Also, as I told before, something wrong with the FTP protocol. Copying from HDD is very slow and with transmitting timed-out errors. Uploading to a remote FTP server is buggy too.

P.S. Buggy VLAN patchset can be fixed with this patch.

I experienced this with Windows 10, but not with Linux (Ubuntu 20.04) with my r18809-5a0975f7ef build.
My build doesn't contain the IPv6 offloading support which hit master on Feb 19, 2022 as commit e316664.

:thinking:

Just checked, I didn't have IPv6 under Linux, but on Windows.

Try disabling IPv6 (or upgrade to a recent build, like me :sweat_smile: )!

I am running OpenWrt SNAPSHOT r18944-aae7af4219, so that should have that patch already included.

Archer C6 v3.2, IPv6 disabled here, main router. SW/HW offload enabled.

SNAPSHOT r18880-e9e61d76fd (from Feb 18th) running rock solid, uptime 15 days and counting (or at least until I have a power failure, it is not connected to an UPS).

3 Likes

With radios disabled is stable

I compared offloading code with BPI-R2 5.12 kernel code and took changes to ours.

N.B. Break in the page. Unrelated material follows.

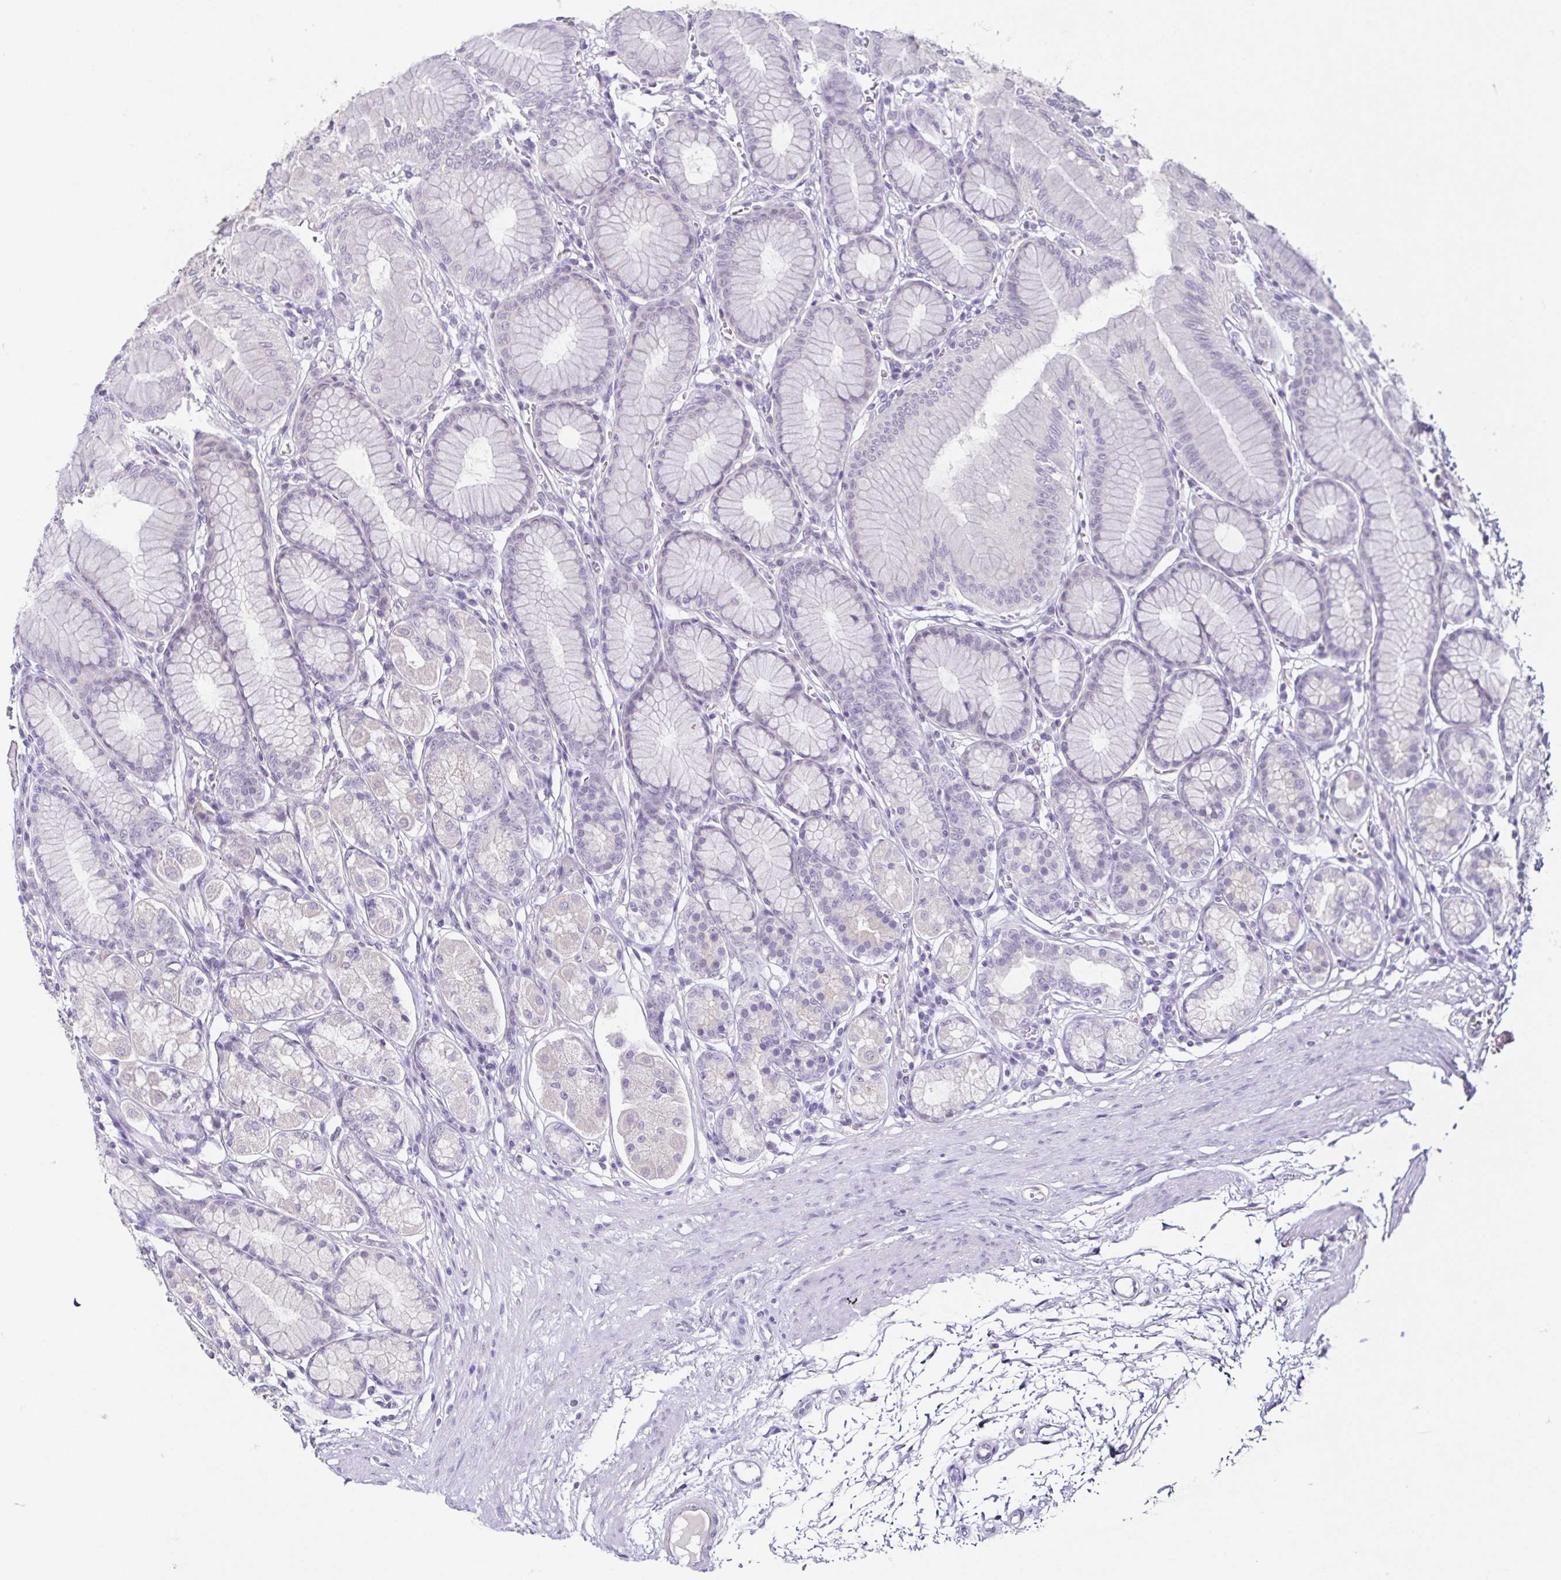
{"staining": {"intensity": "negative", "quantity": "none", "location": "none"}, "tissue": "stomach", "cell_type": "Glandular cells", "image_type": "normal", "snomed": [{"axis": "morphology", "description": "Normal tissue, NOS"}, {"axis": "topography", "description": "Stomach"}, {"axis": "topography", "description": "Stomach, lower"}], "caption": "A photomicrograph of human stomach is negative for staining in glandular cells. The staining is performed using DAB brown chromogen with nuclei counter-stained in using hematoxylin.", "gene": "TP73", "patient": {"sex": "male", "age": 76}}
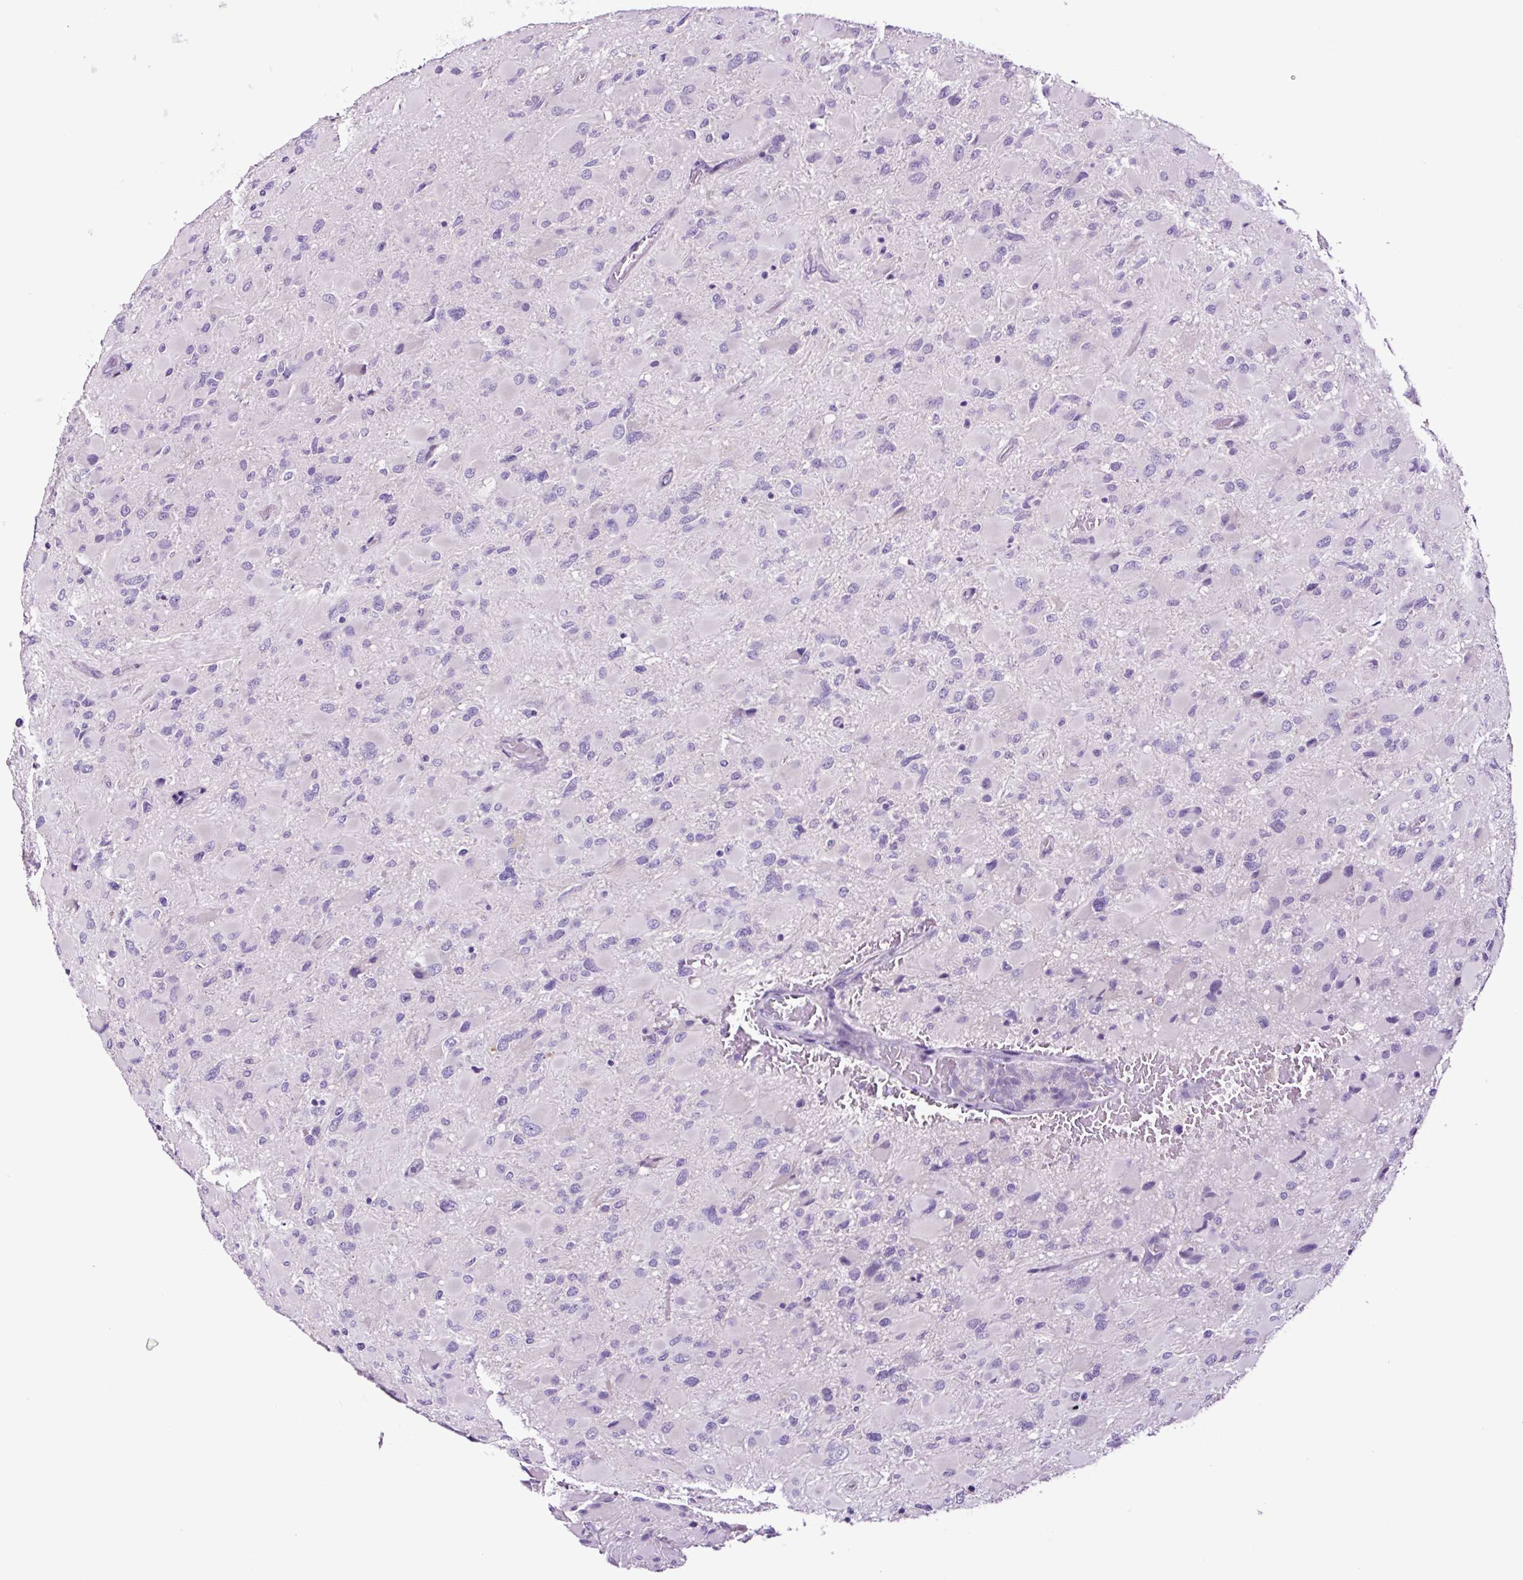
{"staining": {"intensity": "negative", "quantity": "none", "location": "none"}, "tissue": "glioma", "cell_type": "Tumor cells", "image_type": "cancer", "snomed": [{"axis": "morphology", "description": "Glioma, malignant, High grade"}, {"axis": "topography", "description": "Cerebral cortex"}], "caption": "DAB (3,3'-diaminobenzidine) immunohistochemical staining of human malignant high-grade glioma shows no significant expression in tumor cells.", "gene": "FBXL7", "patient": {"sex": "female", "age": 36}}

--- a/drivers/net/ethernet/mediatek/mtk_ppe_offload.c
+++ b/drivers/net/ethernet/mediatek/mtk_ppe_offload.c
@@ -142,6 +142,29 @@
 }
 
 static int
+mtk_flow_mangle_ipv6(const struct flow_action_entry *act,
+		     struct mtk_flow_data *data)
+{
+	__be32 *dest = 0;
+	size_t offset_of_ip6_daddr = offsetof(struct ipv6hdr, daddr);
+	size_t offset_of_ip6_saddr = offsetof(struct ipv6hdr, saddr);
+	u32 idx;
+
+	if (act->mangle.offset >= offset_of_ip6_saddr && act->mangle.offset < offset_of_ip6_daddr) {
+		idx = (act->mangle.offset - offset_of_ip6_saddr) / 4;
+		dest = &data->v6.src_addr.s6_addr32[idx];
+	} else if (act->mangle.offset >= offset_of_ip6_daddr &&
+		   act->mangle.offset < offset_of_ip6_daddr + 16) {
+		idx = (act->mangle.offset - offset_of_ip6_daddr) / 4;
+		dest = &data->v6.dst_addr.s6_addr32[idx];
+	}
+	if (dest)
+		memcpy(dest, &act->mangle.val, sizeof(u32));
+
+	return 0;
+}
+
+static int
 mtk_flow_get_dsa_port(struct net_device **dev)
 {
 #if IS_ENABLED(CONFIG_NET_DSA)
@@ -306,6 +324,7 @@
 		mtk_flow_set_ipv4_addr(&foe, &data, false);
 	}
 
+
 	if (addr_type == FLOW_DISSECTOR_KEY_IPV6_ADDRS) {
 		struct flow_match_ipv6_addrs addrs;
 
@@ -329,6 +348,9 @@
 		case FLOW_ACT_MANGLE_HDR_TYPE_IP4:
 			err = mtk_flow_mangle_ipv4(act, &data);
 			break;
+		case FLOW_ACT_MANGLE_HDR_TYPE_IP6:
+			err = mtk_flow_mangle_ipv6(act, &data);
+			break;
 		case FLOW_ACT_MANGLE_HDR_TYPE_ETH:
 			/* handled earlier */
 			break;

Now the router is rock stable. I'm using static IPv4 and IPv6-6in4.
Not sure if these changes are the correct fix, but no more kernel panics.

3 Likes